EXTRACTED MATERIAL:
• • • • •

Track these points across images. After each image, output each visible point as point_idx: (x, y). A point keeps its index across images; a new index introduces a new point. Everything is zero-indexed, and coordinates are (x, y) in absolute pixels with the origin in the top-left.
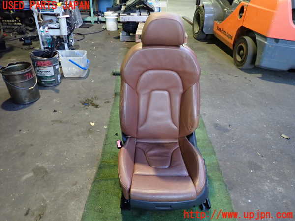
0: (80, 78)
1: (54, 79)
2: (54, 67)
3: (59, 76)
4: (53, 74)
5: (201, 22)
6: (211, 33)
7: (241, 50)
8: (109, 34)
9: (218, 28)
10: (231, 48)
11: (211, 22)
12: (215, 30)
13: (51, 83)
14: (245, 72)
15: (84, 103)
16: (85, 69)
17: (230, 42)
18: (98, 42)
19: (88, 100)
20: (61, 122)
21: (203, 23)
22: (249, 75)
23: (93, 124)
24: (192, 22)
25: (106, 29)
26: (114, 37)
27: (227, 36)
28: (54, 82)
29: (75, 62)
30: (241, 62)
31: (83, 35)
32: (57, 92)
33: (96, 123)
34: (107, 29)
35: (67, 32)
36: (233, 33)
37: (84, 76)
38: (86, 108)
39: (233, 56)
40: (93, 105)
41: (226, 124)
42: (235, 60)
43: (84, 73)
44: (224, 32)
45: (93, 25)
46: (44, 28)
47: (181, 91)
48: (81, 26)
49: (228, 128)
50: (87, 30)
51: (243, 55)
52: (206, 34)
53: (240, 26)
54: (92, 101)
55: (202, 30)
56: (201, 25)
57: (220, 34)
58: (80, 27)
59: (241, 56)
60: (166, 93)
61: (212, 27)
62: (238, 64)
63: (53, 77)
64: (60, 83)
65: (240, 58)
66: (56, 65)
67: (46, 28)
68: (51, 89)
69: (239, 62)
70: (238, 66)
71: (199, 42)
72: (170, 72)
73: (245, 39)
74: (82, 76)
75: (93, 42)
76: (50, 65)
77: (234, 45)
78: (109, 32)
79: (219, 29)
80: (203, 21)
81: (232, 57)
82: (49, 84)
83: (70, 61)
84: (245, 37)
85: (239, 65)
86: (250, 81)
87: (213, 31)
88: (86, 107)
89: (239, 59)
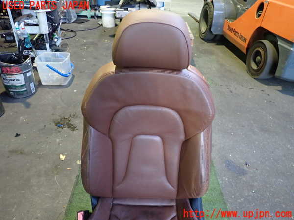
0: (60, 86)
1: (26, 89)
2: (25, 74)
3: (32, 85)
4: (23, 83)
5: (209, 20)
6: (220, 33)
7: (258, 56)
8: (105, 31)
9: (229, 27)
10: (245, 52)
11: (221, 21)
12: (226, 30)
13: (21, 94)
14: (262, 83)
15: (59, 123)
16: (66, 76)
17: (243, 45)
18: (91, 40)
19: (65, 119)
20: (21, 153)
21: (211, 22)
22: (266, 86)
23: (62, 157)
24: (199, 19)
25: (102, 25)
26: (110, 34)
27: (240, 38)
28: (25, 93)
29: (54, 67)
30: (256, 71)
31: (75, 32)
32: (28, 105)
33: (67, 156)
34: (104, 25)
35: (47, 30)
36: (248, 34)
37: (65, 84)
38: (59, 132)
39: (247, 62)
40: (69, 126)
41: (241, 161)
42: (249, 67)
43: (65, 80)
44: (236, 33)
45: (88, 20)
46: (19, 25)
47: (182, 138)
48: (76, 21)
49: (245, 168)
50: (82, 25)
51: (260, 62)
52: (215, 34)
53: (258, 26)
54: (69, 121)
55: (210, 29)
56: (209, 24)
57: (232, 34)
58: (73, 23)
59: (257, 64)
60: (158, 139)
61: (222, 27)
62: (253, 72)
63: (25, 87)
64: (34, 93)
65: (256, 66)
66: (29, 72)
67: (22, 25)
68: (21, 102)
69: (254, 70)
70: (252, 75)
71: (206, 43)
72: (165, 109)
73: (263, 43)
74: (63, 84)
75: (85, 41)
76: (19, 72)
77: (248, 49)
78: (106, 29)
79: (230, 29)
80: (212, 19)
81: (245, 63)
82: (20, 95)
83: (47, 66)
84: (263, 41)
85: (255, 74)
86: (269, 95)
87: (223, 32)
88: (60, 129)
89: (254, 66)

• • • • •

EXERCISE DETAILS: Reproduce every entry above word for word, leaving out the pictures.

EXERCISE RESPONSE:
Track these points across images. After each image, output each visible point as point_idx: (x, y). A point keeps its index across images; a new index introduces a new point. Everything is zero-indexed, and coordinates are (x, y) in absolute pixels with the origin in the top-left.
0: (80, 78)
1: (54, 79)
2: (54, 67)
3: (59, 76)
4: (53, 74)
5: (201, 22)
6: (211, 33)
7: (241, 50)
8: (109, 34)
9: (218, 28)
10: (231, 48)
11: (211, 22)
12: (215, 30)
13: (51, 83)
14: (245, 72)
15: (84, 103)
16: (85, 69)
17: (230, 42)
18: (98, 42)
19: (88, 100)
20: (61, 122)
21: (203, 23)
22: (249, 75)
23: (93, 124)
24: (192, 22)
25: (106, 29)
26: (114, 37)
27: (227, 36)
28: (54, 82)
29: (75, 62)
30: (241, 62)
31: (83, 35)
32: (57, 92)
33: (96, 123)
34: (107, 29)
35: (67, 32)
36: (233, 33)
37: (84, 76)
38: (86, 108)
39: (233, 56)
40: (93, 105)
41: (226, 124)
42: (235, 60)
43: (84, 73)
44: (224, 32)
45: (93, 25)
46: (44, 28)
47: (181, 91)
48: (81, 26)
49: (228, 128)
50: (87, 30)
51: (243, 55)
52: (206, 34)
53: (240, 26)
54: (92, 101)
55: (202, 30)
56: (201, 25)
57: (220, 34)
58: (80, 27)
59: (241, 56)
60: (166, 93)
61: (212, 27)
62: (238, 64)
63: (53, 77)
64: (60, 83)
65: (240, 58)
66: (56, 65)
67: (46, 28)
68: (51, 89)
69: (239, 62)
70: (238, 66)
71: (199, 42)
72: (170, 72)
73: (245, 39)
74: (82, 76)
75: (93, 42)
76: (50, 65)
77: (234, 45)
78: (109, 32)
79: (219, 29)
80: (203, 21)
81: (232, 57)
82: (49, 84)
83: (70, 61)
84: (245, 37)
85: (239, 65)
86: (250, 81)
87: (213, 31)
88: (86, 107)
89: (239, 59)
0: (60, 86)
1: (26, 89)
2: (25, 74)
3: (32, 85)
4: (23, 83)
5: (209, 20)
6: (220, 33)
7: (258, 56)
8: (105, 31)
9: (229, 27)
10: (245, 52)
11: (221, 21)
12: (226, 30)
13: (21, 94)
14: (262, 83)
15: (59, 123)
16: (66, 76)
17: (243, 45)
18: (91, 40)
19: (65, 119)
20: (21, 153)
21: (211, 22)
22: (266, 86)
23: (62, 157)
24: (199, 19)
25: (102, 25)
26: (110, 34)
27: (240, 38)
28: (25, 93)
29: (54, 67)
30: (256, 71)
31: (75, 32)
32: (28, 105)
33: (67, 156)
34: (104, 25)
35: (47, 30)
36: (248, 34)
37: (65, 84)
38: (59, 132)
39: (247, 62)
40: (69, 126)
41: (241, 161)
42: (249, 67)
43: (65, 80)
44: (236, 33)
45: (88, 20)
46: (19, 25)
47: (182, 138)
48: (76, 21)
49: (245, 168)
50: (82, 25)
51: (260, 62)
52: (215, 34)
53: (258, 26)
54: (69, 121)
55: (210, 29)
56: (209, 24)
57: (232, 34)
58: (73, 23)
59: (257, 64)
60: (158, 139)
61: (222, 27)
62: (253, 72)
63: (25, 87)
64: (34, 93)
65: (256, 66)
66: (29, 72)
67: (22, 25)
68: (21, 102)
69: (254, 70)
70: (252, 75)
71: (206, 43)
72: (165, 109)
73: (263, 43)
74: (63, 84)
75: (85, 41)
76: (19, 72)
77: (248, 49)
78: (106, 29)
79: (230, 29)
80: (212, 19)
81: (245, 63)
82: (20, 95)
83: (47, 66)
84: (263, 41)
85: (255, 74)
86: (269, 95)
87: (223, 32)
88: (60, 129)
89: (254, 66)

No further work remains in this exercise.